Forum Discussion
Would you recommend the use of Excel complex numbers where performance is required?
I have (finally) achieved another Excel formulation of the Cooley-Tukey Decimation in Time (DIT) method for the implementation of the Discrete Fourier Transformation. The core of the implementation is to use new array shaping functions to allow multiplications involving partitioned matrices to be carried out as simple array products using broadcasting.
I am getting to think of the manipulation and presentation of 2D arrays as the core functionality of any spreadsheet. What TOCOL and WRAPCOLS achieve, is to arrange any multidimensional dataset so that one dimension represents the array operation whilst the other represents a stacking of the remaining dimensions which allows the operator to act on a 'for each element' basis.

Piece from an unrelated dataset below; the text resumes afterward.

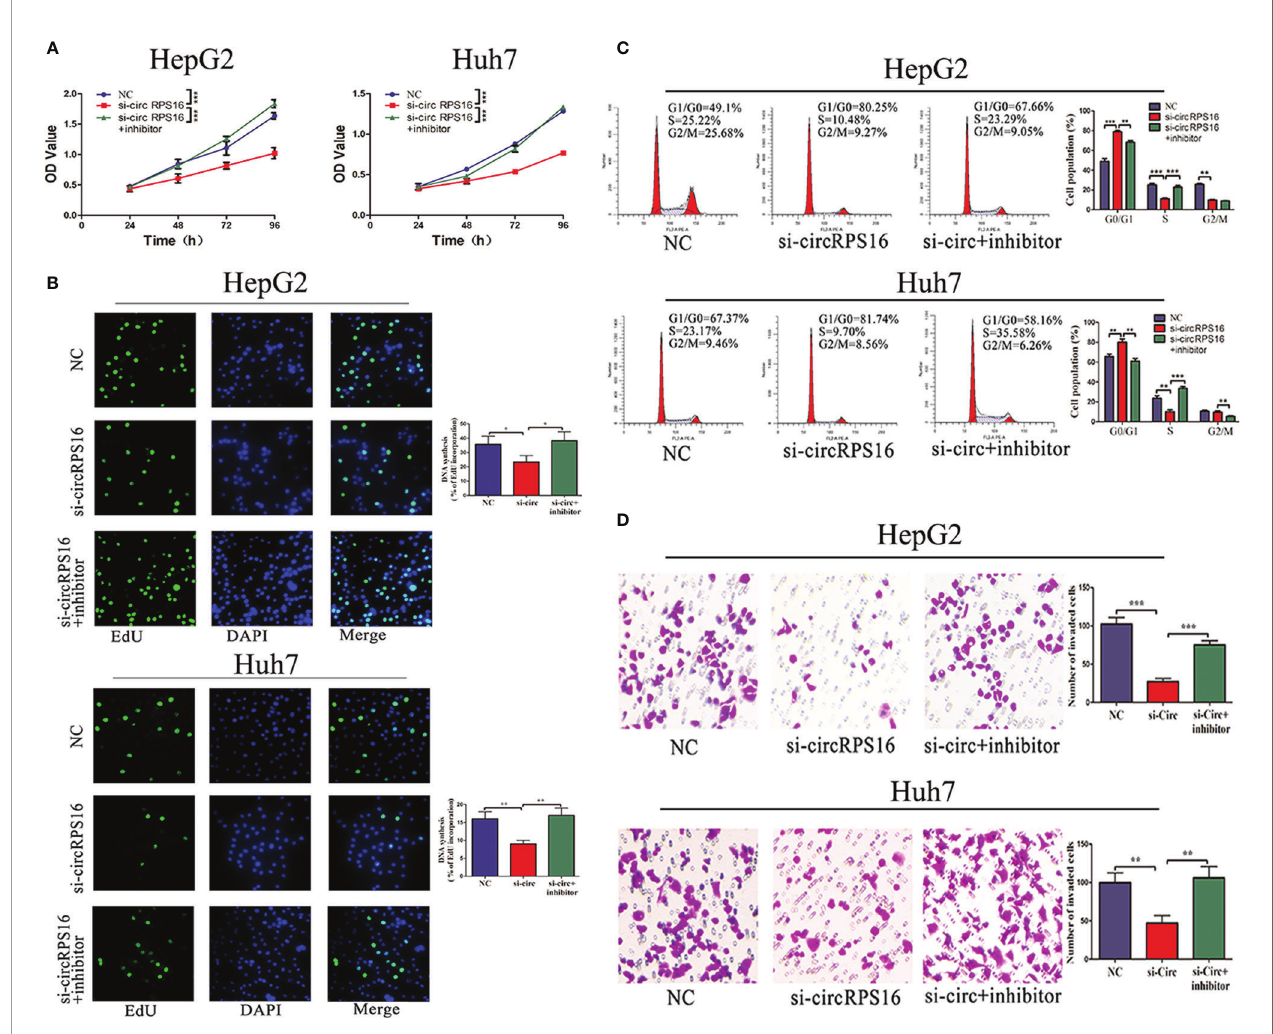
FIGURE 5 | circRPS16 regulates HCC cell proliferation, cell cycle, and invasion capacity via miR-876-5p. (A) CCK-8 and (B) EdU assays show that circRPS16 knockdown inhibited the proliferation of HCC cells and miR-876-5p inhibitor restored the proliferation of circRPS16 knockdown HCC cells. (C) Flow cytometry reveals that circRPS16 knockdown induced cell cycle arrest and miR-876-5p inhibitor accelerated cell cycle of circRPS16 knockdown HCC cells. (D) Transwell assays show that circRPS16 knockdown inhibited invasion capacity of HCC cells and miR-876-5p inhibitor restored invasion capacity of circRPS16 knockdown HCC cells. All the above experiments were repeated three times independently; data are presented as mean ± SD; statistical signi fi cance was assessed by Student ’ s t -test. * p < 0.05, ** p < 0.01, *** p < 0.001. NC, negative control; si,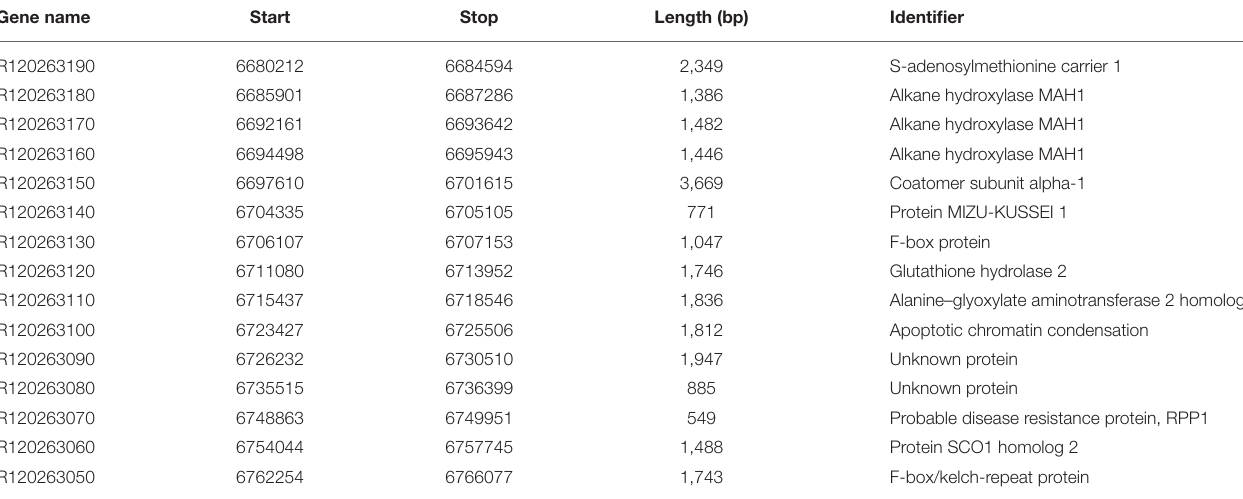
TABLE 2 | Characteristics of 15 predicted genes between molecular markers HB321 and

Modern Excel is pretty good at this now, provided the array operation itself results in a scalar value; for the majority of problems one is somewhat screwed (to use a technical phrase or saying that needs to be quoted with caution). I for one am getting to be irritated by the number of times I have to resort the REDUCE/VSTACK when I really meant to use SCAN, BYCOL, MAP, which whine about nested arrays, when the sole purpose of the entire calculation was to deliver as set of nested arrays!
Fortunately this particular workbook was an exception, in that one of the dimensions was always devoted to real/imaginary parts and even I can manage arrays of size two, without resorting to full-blown array algebra!

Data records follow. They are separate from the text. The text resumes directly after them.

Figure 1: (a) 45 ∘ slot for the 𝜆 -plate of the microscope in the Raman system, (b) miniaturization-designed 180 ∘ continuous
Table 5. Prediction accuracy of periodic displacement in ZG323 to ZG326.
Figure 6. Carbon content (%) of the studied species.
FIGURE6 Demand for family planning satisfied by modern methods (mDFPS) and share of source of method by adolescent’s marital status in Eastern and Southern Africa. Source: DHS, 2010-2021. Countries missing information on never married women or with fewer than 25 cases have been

- lori_mFeb 22, 2023Iron Contributor
That's a significant performance increase, yours beats mine now! It goes to show lambda functions can scale well when built-in array shaping and multiplication functions are utilised.

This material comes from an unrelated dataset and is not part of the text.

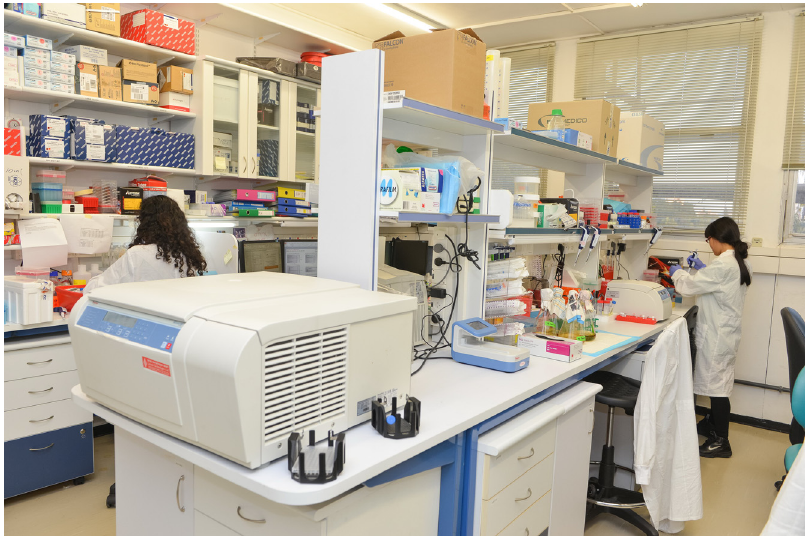
Figure 2: A laboratory in the Weizmann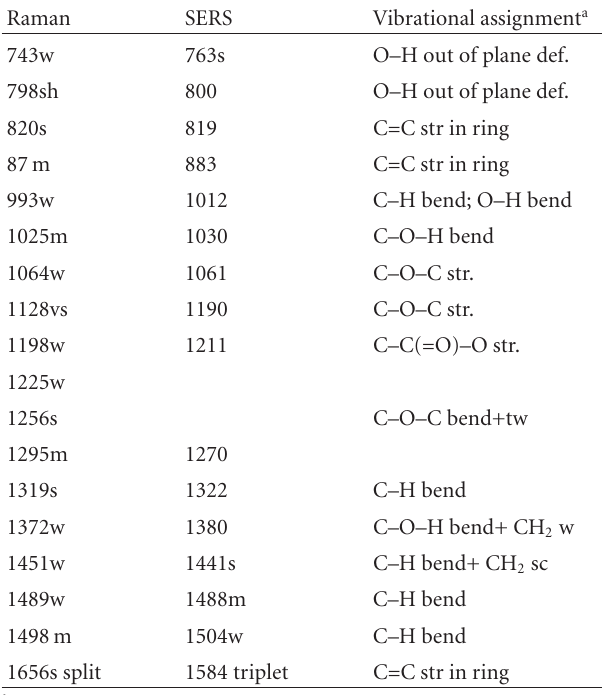
Table 1: Raman and SERS bands of L-ascorbic acid and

Mine essentially follows the introductory section of this link https://www.osti.gov/servlets/purl/1559731 with N= N1 x N2 but without implementing the suggested algorithm with radix = 4. The attachment includes a lambda random number generator for testing - I actually came across a few references to DFTs for testing randomness but wouldn't have high expectations for my simple xorshift lambda function.
- PeterBartholomew1Feb 28, 2023Silver Contributor
I think this is the file I sent to you attached to a LinkedIn message but I will put it here before I lose it! Having written the FFT, I made the slight modifications to produce the IFFT and then went on to implement the two functions as a convolution by complex multiplication of the the two FFTs and applying the IFFT to the product.
The uses I had in mind were for calculating the depreciation of capital expenditure or the cash balances that result from the delay between invoice and payment. What reminded me of all this was a blog post by Jon Peltier.
Improved Excel Lambda Moving Average - Peltier Tech
The Convolveλ function represents overkill, taking 2.5ms rather than 0.5ms for Jon's direct approach but I rather like the way the convolution can be written so that the average does not lag the data points. I might be a bit more competitive were we averaging 4096 points over a spread of 256.
= Convolveλ(datarange, nPoints, 32)- PeterBartholomew1Mar 03, 2023Silver Contributor
The convolution seems to be pretty flexible in terms of having both a number of different applications and allowing experimentation to look at the effect of selecting different kernels for the smoothing. In my latest attempt I chose to use the binomial coefficients which I then looked up and found it is known as a Gaussian Filter, published in 1958.
Both the smoothness and the fit look pretty good to me, though Jon's dataset is so noisy that it is difficult to judge.
I was surprised by the work you published on GitHub. Whilst I had anticipated that there would be others working with FFT who would be far more knowledgeable than I (I had never even thought to look under the covers of the discrete form of Fourier transformations), I did not anticipate that any would be working with Excel! I wrongly assumed it would be all Python or MATLAB/Simulink.